[Exercise goal] Return exactly the lines that run from the one with "Page size: 1500x1125." to the last line of the entries below, both included, and nothing else.

[Recorded data]
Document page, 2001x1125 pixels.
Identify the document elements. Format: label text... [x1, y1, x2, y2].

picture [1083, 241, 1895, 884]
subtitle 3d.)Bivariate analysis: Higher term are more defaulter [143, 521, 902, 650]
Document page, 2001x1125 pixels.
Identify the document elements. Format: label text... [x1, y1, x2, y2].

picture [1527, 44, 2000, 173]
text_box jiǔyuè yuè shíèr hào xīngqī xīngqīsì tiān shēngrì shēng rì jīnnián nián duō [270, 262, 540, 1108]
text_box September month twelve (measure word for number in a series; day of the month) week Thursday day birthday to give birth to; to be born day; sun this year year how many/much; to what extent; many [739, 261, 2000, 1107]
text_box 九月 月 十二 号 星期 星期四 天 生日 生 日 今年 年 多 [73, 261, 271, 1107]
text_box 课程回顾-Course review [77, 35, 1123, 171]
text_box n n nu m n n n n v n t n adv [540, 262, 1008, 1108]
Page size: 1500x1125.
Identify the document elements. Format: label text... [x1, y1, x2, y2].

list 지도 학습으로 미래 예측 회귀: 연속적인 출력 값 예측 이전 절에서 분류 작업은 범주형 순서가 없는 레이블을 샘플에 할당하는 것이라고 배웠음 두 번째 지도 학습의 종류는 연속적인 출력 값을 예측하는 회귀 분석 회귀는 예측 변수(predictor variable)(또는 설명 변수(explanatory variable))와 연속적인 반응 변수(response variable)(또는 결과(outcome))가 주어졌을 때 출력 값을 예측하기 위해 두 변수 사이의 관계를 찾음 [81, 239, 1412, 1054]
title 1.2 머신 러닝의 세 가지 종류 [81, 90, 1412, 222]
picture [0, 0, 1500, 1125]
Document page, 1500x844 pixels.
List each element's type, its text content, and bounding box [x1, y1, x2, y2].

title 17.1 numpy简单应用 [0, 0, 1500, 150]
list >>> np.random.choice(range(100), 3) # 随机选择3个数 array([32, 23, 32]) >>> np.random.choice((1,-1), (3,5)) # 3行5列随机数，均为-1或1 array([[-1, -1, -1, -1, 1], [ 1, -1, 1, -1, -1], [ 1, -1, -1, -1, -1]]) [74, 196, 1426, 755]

[Exercise answer]
Page size: 1500x1125.
Identify the document elements. Format: label text... [x1, y1, x2, y2].

list 지도 학습으로 미래 예측 회귀: 연속적인 출력 값 예측 이전 절에서 분류 작업은 범주형 순서가 없는 레이블을 샘플에 할당하는 것이라고 배웠음 두 번째 지도 학습의 종류는 연속적인 출력 값을 예측하는 회귀 분석 회귀는 예측 변수(predictor variable)(또는 설명 변수(explanatory variable))와 연속적인 반응 변수(response variable)(또는 결과(outcome))가 주어졌을 때 출력 값을 예측하기 위해 두 변수 사이의 관계를 찾음 [81, 239, 1412, 1054]
title 1.2 머신 러닝의 세 가지 종류 [81, 90, 1412, 222]
picture [0, 0, 1500, 1125]
Document page, 1500x844 pixels.
List each element's type, its text content, and bounding box [x1, y1, x2, y2].

title 17.1 numpy简单应用 [0, 0, 1500, 150]
list >>> np.random.choice(range(100), 3) # 随机选择3个数 array([32, 23, 32]) >>> np.random.choice((1,-1), (3,5)) # 3行5列随机数，均为-1或1 array([[-1, -1, -1, -1, 1], [ 1, -1, 1, -1, -1], [ 1, -1, -1, -1, -1]]) [74, 196, 1426, 755]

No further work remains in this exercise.